Excerpted passage:

Sandro Magister has been giving a bit of attention on his blog to the Traditionalist attack on Vatican II. The relevant posts are
1) The Disappointed Have Spoken. The Vatican responds
2) Who’s Betraying Tradition. The Grand Dispute
3) The Church Is Infallible, But Not Vatican II
The issues discussed in these posts are of the utmost signficance. The backdrop is Benedict XVI’s 2005 Christmas address to the Roman Curia, in which he famously refuted the “hermeneutic of discontinuity” as a interpretive approach to the Second Vatican Council.
Of the three posts above, the most important (as I see it) is the essay included in the second post (“Who’s betraying tradition”) by Fr Martin Rhonheimer entitled “THE “HERMENEUTIC OF REFORM” AND RELIGIOUS FREEDOM” and the appended notes by the same author “CONTINUITY AND DISCONTINUITY: WHAT OF THE INFALLIBILITY OF THE MAGISTERIUM?”
As everyone by now knows, one of the reasons that I became Catholic was the continuity of the Catholic Church. I was more than a little surprised, when I became Catholic, to find that there were two camps in the Church who argued for (what Benedict aptly termed) an “hermeneutic of discontinuity”. Ironically, these two camps are mortal enemies: they are the Traditionalists (of various stripes from the sede vacantists to good, loyal sons of the Pope) and the Liberals (the “Spirit of Vatican II” crowd – an aging but still influential mob). Both agree that Vatican II represented a break in the continuity of the Church’s teaching.

Explore the material:
(A) Say whether each statement agrees with the passage on Vatican II, answering yes or no and quoting the deciding words: (i) Benedict XVI gave his address to the Roman Curia at Easter in 2005. (ii) The writer names the essay in the third post as the most important. (iii) The Traditionalists and the Liberals agree that Vatican II was a break in the continuity of the Church's teaching.
(B) Duplicate the passage on Vatican II between "As everyone by" and "the Church’s teaching.", inclusive.
The records after this point are separate material and not part of the passage on Vatican II.

Listed entries:
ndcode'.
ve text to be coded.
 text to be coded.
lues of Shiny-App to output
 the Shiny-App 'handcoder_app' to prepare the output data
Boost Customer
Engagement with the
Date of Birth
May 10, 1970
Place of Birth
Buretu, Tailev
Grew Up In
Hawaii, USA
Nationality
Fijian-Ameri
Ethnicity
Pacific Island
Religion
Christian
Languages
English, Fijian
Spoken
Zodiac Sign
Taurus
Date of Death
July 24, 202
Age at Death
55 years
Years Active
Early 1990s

* * *

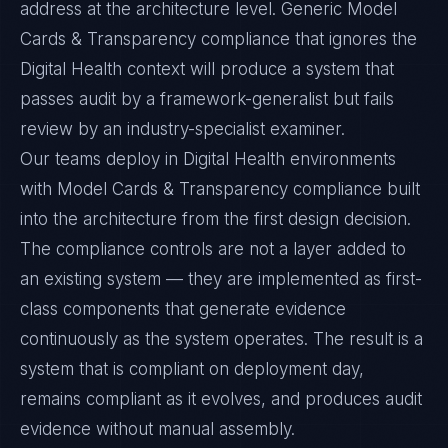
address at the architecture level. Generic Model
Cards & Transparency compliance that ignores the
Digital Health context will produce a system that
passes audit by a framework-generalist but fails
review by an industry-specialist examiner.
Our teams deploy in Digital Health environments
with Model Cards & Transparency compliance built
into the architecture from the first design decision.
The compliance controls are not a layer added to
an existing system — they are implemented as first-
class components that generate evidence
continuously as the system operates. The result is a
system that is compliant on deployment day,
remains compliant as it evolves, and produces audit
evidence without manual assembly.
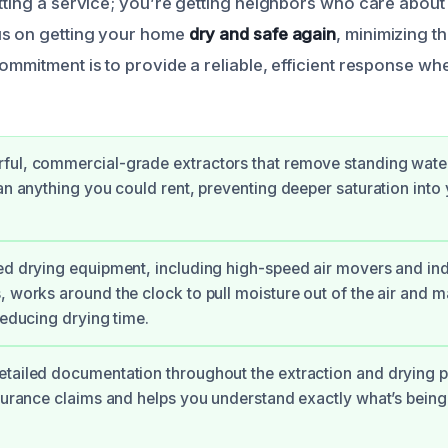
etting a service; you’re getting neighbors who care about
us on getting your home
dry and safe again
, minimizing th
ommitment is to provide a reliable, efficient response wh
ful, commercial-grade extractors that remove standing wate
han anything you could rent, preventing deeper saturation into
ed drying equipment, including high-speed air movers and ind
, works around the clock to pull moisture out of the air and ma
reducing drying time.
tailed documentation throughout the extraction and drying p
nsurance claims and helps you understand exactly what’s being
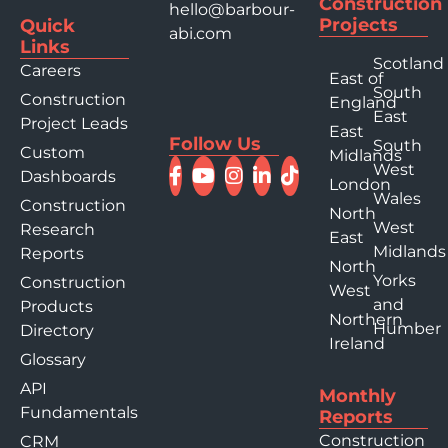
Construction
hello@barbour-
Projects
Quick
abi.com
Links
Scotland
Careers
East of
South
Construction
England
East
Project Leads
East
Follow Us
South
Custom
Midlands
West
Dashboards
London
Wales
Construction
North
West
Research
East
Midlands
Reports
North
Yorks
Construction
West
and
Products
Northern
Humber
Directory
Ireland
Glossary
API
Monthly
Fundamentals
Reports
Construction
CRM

Solutions per task:
(A)
(i) No: "Benedict XVI’s 2005 Christmas address to the Roman Curia"
(ii) No: "the most important (as I see it) is the essay included in the second post"
(iii) Yes: "Both agree that Vatican II represented a break in the continuity of the Church’s teaching."

(B)
As everyone by now knows, one of the reasons that I became Catholic was the continuity of the Catholic Church. I was more than a little surprised, when I became Catholic, to find that there were two camps in the Church who argued for (what Benedict aptly termed) an “hermeneutic of discontinuity”. Ironically, these two camps are mortal enemies: they are the Traditionalists (of various stripes from the sede vacantists to good, loyal sons of the Pope) and the Liberals (the “Spirit of Vatican II” crowd – an aging but still influential mob). Both agree that Vatican II represented a break in the continuity of the Church’s teaching.